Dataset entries
━━━━

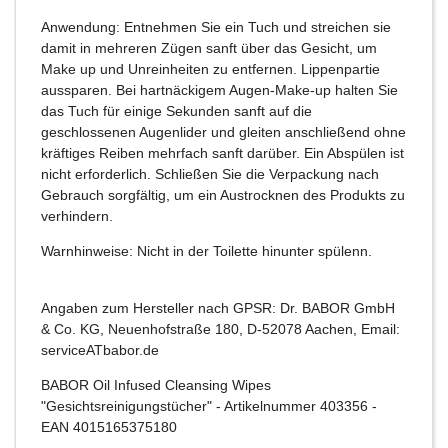
Anwendung: Entnehmen Sie ein Tuch und streichen sie
damit in mehreren Zügen sanft über das Gesicht, um
Make up und Unreinheiten zu entfernen. Lippenpartie
aussparen. Bei hartnäckigem Augen-Make-up halten Sie
das Tuch für einige Sekunden sanft auf die
geschlossenen Augenlider und gleiten anschließend ohne
kräftiges Reiben mehrfach sanft darüber. Ein Abspülen ist
nicht erforderlich. Schließen Sie die Verpackung nach
Gebrauch sorgfältig, um ein Austrocknen des Produkts zu
verhindern.
Warnhinweise: Nicht in der Toilette hinunter spülenn.
Angaben zum Hersteller nach GPSR: Dr. BABOR GmbH
& Co. KG, Neuenhofstraße 180, D-52078 Aachen, Email:
serviceATbabor.de
BABOR Oil Infused Cleansing Wipes
"Gesichtsreinigungstücher"
- Artikelnummer
403356
-
EAN
4015165375180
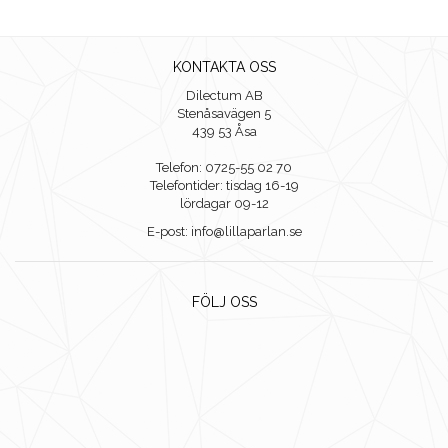
KONTAKTA OSS
Dilectum AB
Stenåsavägen 5
439 53 Åsa
Telefon: 0725-55 02 70
Telefontider: tisdag 16-19
lördagar 09-12
E-post: info@lillaparlan.se
FÖLJ OSS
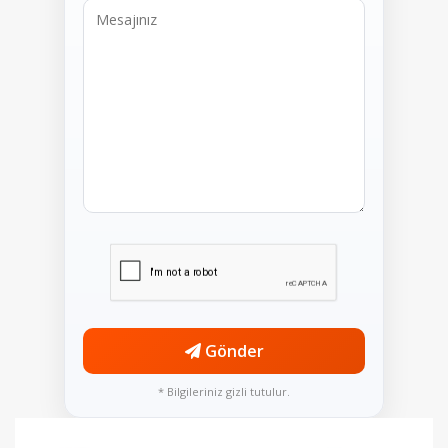
Gönder
* Bilgileriniz gizli tutulur.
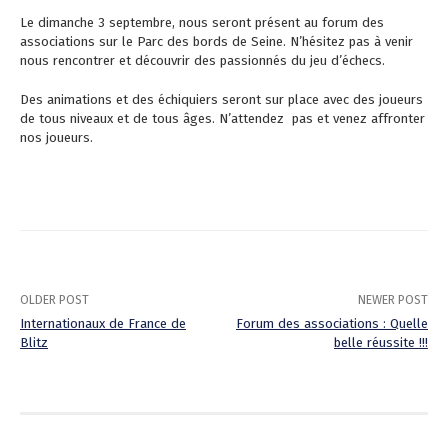
Le dimanche 3 septembre, nous seront présent au forum des
associations sur le Parc des bords de Seine. N’hésitez pas à venir
nous rencontrer et découvrir des passionnés du jeu d’échecs.
Des animations et des échiquiers seront sur place avec des joueurs
de tous niveaux et de tous âges. N’attendez pas et venez affronter
nos joueurs.
OLDER POST
NEWER POST
Internationaux de France de
Forum des associations : Quelle
Blitz
belle réussite !!!
P
o
s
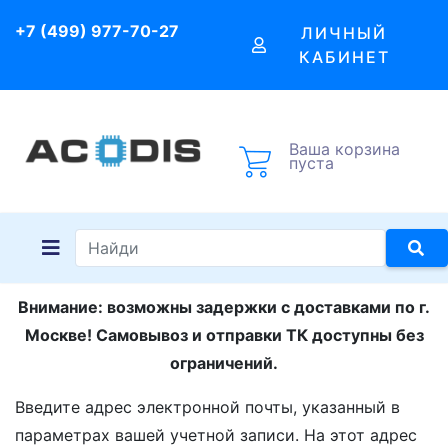
+7 (499) 977-70-27
ЛИЧНЫЙ
КАБИНЕТ
Ваша корзина
пуста
Внимание: возможны задержки с доставками по г.
Москве! Самовывоз и отправки ТК доступны без
ограничений.
Введите адрес электронной почты, указанный в
параметрах вашей учетной записи. На этот адрес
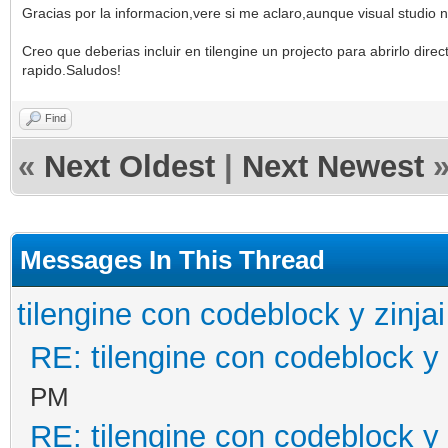
Gracias por la informacion,vere si me aclaro,aunque visual studio 
Creo que deberias incluir en tilengine un projecto para abrirlo di
rapido.Saludos!
Find
«
Next Oldest
|
Next Newest
Messages In This Thread
tilengine con codeblock y zinjai
RE: tilengine con codeblock y 
PM
RE: tilengine con codeblock y 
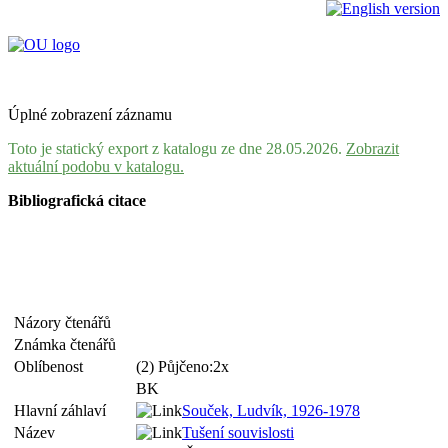
Úplné zobrazení záznamu
Toto je statický export z katalogu ze dne 28.05.2026.
Zobrazit
aktuální podobu v katalogu.
Bibliografická citace
Názory čtenářů
Známka čtenářů
Oblíbenost
(2) Půjčeno:2x
BK
Hlavní záhlaví
Souček, Ludvík, 1926-1978
Název
Tušení souvislosti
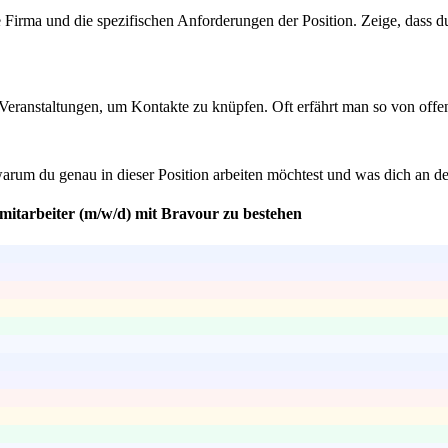
e Firma und die spezifischen Anforderungen der Position. Zeige, dass du
Veranstaltungen, um Kontakte zu knüpfen. Oft erfährt man so von offene
warum du genau in dieser Position arbeiten möchtest und was dich an d
mitarbeiter (m/w/d) mit Bravour zu bestehen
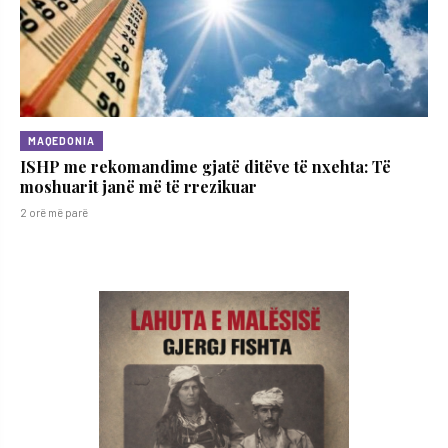
MAQEDONIA
ISHP me rekomandime gjatë ditëve të nxehta: Të
moshuarit janë më të rrezikuar
2 orë më parë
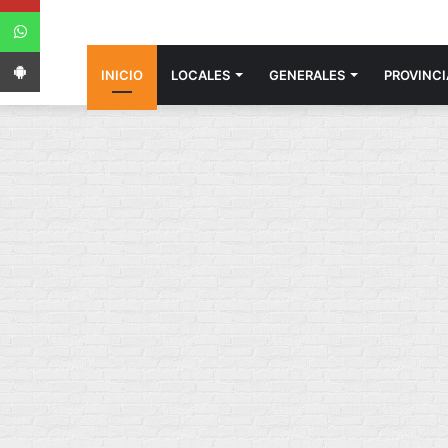
WhatsApp
App Android
INICIO
LOCALES
GENERALES
PROVINCI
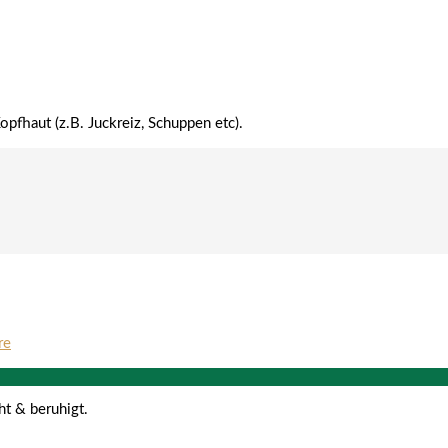
opfhaut (z.B. Juckreiz, Schuppen etc).
re
ht & beruhigt.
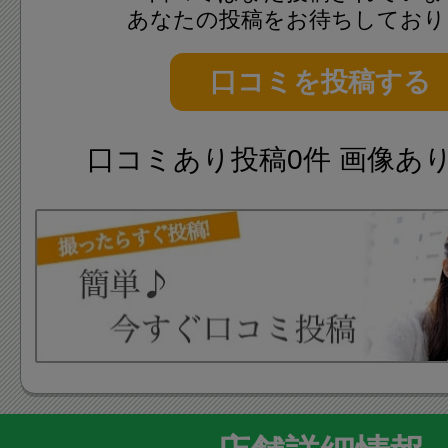
あなたの投稿をお待ちしており
口コミを投稿する
口コミあり投稿0件 画像あ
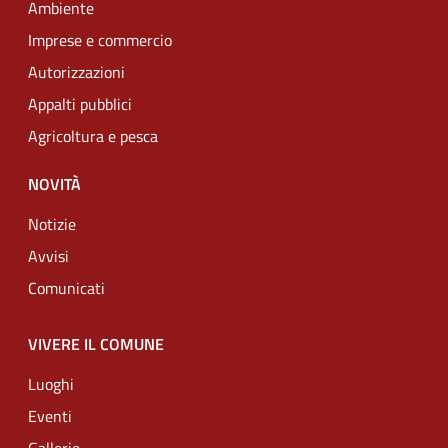
Ambiente
Imprese e commercio
Autorizzazioni
Appalti pubblici
Agricoltura e pesca
NOVITÀ
Notizie
Avvisi
Comunicati
VIVERE IL COMUNE
Luoghi
Eventi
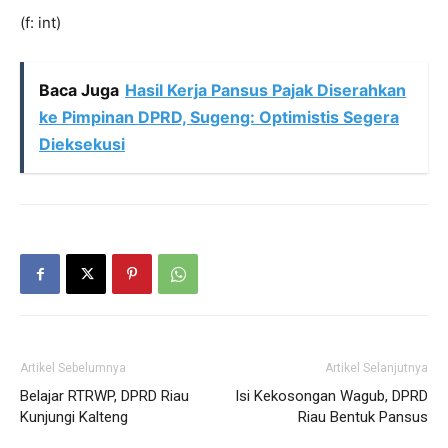
(f: int)
Baca Juga
Hasil Kerja Pansus Pajak Diserahkan
ke Pimpinan DPRD, Sugeng: Optimistis Segera
Dieksekusi
Artikel Sebelumnya
Artikel Selanjutnya
Belajar RTRWP, DPRD Riau
Isi Kekosongan Wagub, DPRD
Kunjungi Kalteng
Riau Bentuk Pansus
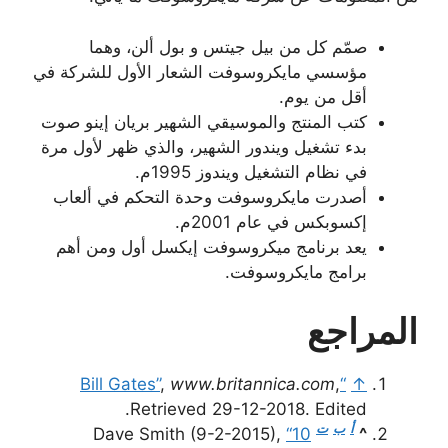
صمّم كل من بيل جيتس و بول ألن، وهما
مؤسسي مايكروسوفت الشعار الأول للشركة في
أقل من يوم.
كتب المنتج والموسيقي الشهير بريان إينو صوت
بدء تشغيل ويندور الشهير، والذي ظهر لأول مرة
في نظام التشغيل ويندوز 1995م.
أصدرت مايكروسوفت وحدة التحكم في ألعاب
إكسوبكس في عام 2001م.
يعد برنامج ميكروسوفت إيكسل أول ومن أهم
برامج مايكروسوفت.
المراجع
,
www.britannica.com
,
“Bill Gates”
↑
Retrieved 29-12-2018. Edited.
أ
ب
ت
Dave Smith (9-2-2015),
“10
^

━━━━

Output the text from every one of the entries above line for line, with no change to it, and leave the pictures out of your answer.

*RESPONSE BOX*:
Anwendung: Entnehmen Sie ein Tuch und streichen sie
damit in mehreren Zügen sanft über das Gesicht, um
Make up und Unreinheiten zu entfernen. Lippenpartie
aussparen. Bei hartnäckigem Augen-Make-up halten Sie
das Tuch für einige Sekunden sanft auf die
geschlossenen Augenlider und gleiten anschließend ohne
kräftiges Reiben mehrfach sanft darüber. Ein Abspülen ist
nicht erforderlich. Schließen Sie die Verpackung nach
Gebrauch sorgfältig, um ein Austrocknen des Produkts zu
verhindern.
Warnhinweise: Nicht in der Toilette hinunter spülenn.
Angaben zum Hersteller nach GPSR: Dr. BABOR GmbH
& Co. KG, Neuenhofstraße 180, D-52078 Aachen, Email:
serviceATbabor.de
BABOR Oil Infused Cleansing Wipes
"Gesichtsreinigungstücher"
- Artikelnummer
403356
-
EAN
4015165375180
KONTAKTA OSS
Dilectum AB
Stenåsavägen 5
439 53 Åsa
Telefon: 0725-55 02 70
Telefontider: tisdag 16-19
lördagar 09-12
E-post: info@lillaparlan.se
FÖLJ OSS
Gönder
* Bilgileriniz gizli tutulur.
Le dimanche 3 septembre, nous seront présent au forum des
associations sur le Parc des bords de Seine. N’hésitez pas à venir
nous rencontrer et découvrir des passionnés du jeu d’échecs.
Des animations et des échiquiers seront sur place avec des joueurs
de tous niveaux et de tous âges. N’attendez pas et venez affronter
nos joueurs.
OLDER POST
NEWER POST
Internationaux de France de
Forum des associations : Quelle
Blitz
belle réussite !!!
P
o
s
+7 (499) 977-70-27
ЛИЧНЫЙ
КАБИНЕТ
Ваша корзина
пуста
Внимание: возможны задержки с доставками по г.
Москве! Самовывоз и отправки ТК доступны без
ограничений.
Введите адрес электронной почты, указанный в
параметрах вашей учетной записи. На этот адрес
Gracias por la informacion,vere si me aclaro,aunque visual studio 
Creo que deberias incluir en tilengine un projecto para abrirlo di
rapido.Saludos!
Find
«
Next Oldest
|
Next Newest
Messages In This Thread
tilengine con codeblock y zinjai
RE: tilengine con codeblock y 
PM
RE: tilengine con codeblock y 
Úplné zobrazení záznamu
Toto je statický export z katalogu ze dne 28.05.2026.
Zobrazit
aktuální podobu v katalogu.
Bibliografická citace
Názory čtenářů
Známka čtenářů
Oblíbenost
(2) Půjčeno:2x
BK
Hlavní záhlaví
Souček, Ludvík, 1926-1978
Název
Tušení souvislosti
e Firma und die spezifischen Anforderungen der Position. Zeige, dass du
Veranstaltungen, um Kontakte zu knüpfen. Oft erfährt man so von offene
warum du genau in dieser Position arbeiten möchtest und was dich an d
mitarbeiter (m/w/d) mit Bravour zu bestehen
MAQEDONIA
ISHP me rekomandime gjatë ditëve të nxehta: Të
moshuarit janë më të rrezikuar
2 orë më parë
WhatsApp
App Android
INICIO
LOCALES
GENERALES
PROVINCI
opfhaut (z.B. Juckreiz, Schuppen etc).
re
ht & beruhigt.
あなたの投稿をお待ちしており
口コミを投稿する
口コミあり投稿0件 画像あ
Ambiente
Imprese e commercio
Autorizzazioni
Appalti pubblici
Agricoltura e pesca
NOVITÀ
Notizie
Avvisi
Comunicati
VIVERE IL COMUNE
Luoghi
Eventi
(f: int)
Baca Juga
Hasil Kerja Pansus Pajak Diserahkan
ke Pimpinan DPRD, Sugeng: Optimistis Segera
Dieksekusi
Artikel Sebelumnya
Artikel Selanjutnya
Belajar RTRWP, DPRD Riau
Isi Kekosongan Wagub, DPRD
Kunjungi Kalteng
Riau Bentuk Pansus
صمّم كل من بيل جيتس و بول ألن، وهما
مؤسسي مايكروسوفت الشعار الأول للشركة في
أقل من يوم.
كتب المنتج والموسيقي الشهير بريان إينو صوت
بدء تشغيل ويندور الشهير، والذي ظهر لأول مرة
في نظام التشغيل ويندوز 1995م.
أصدرت مايكروسوفت وحدة التحكم في ألعاب
إكسوبكس في عام 2001م.
يعد برنامج ميكروسوفت إيكسل أول ومن أهم
برامج مايكروسوفت.
المراجع
,
www.britannica.com
,
“Bill Gates”
↑
Retrieved 29-12-2018. Edited.
أ
ب
ت
Dave Smith (9-2-2015),
“10
^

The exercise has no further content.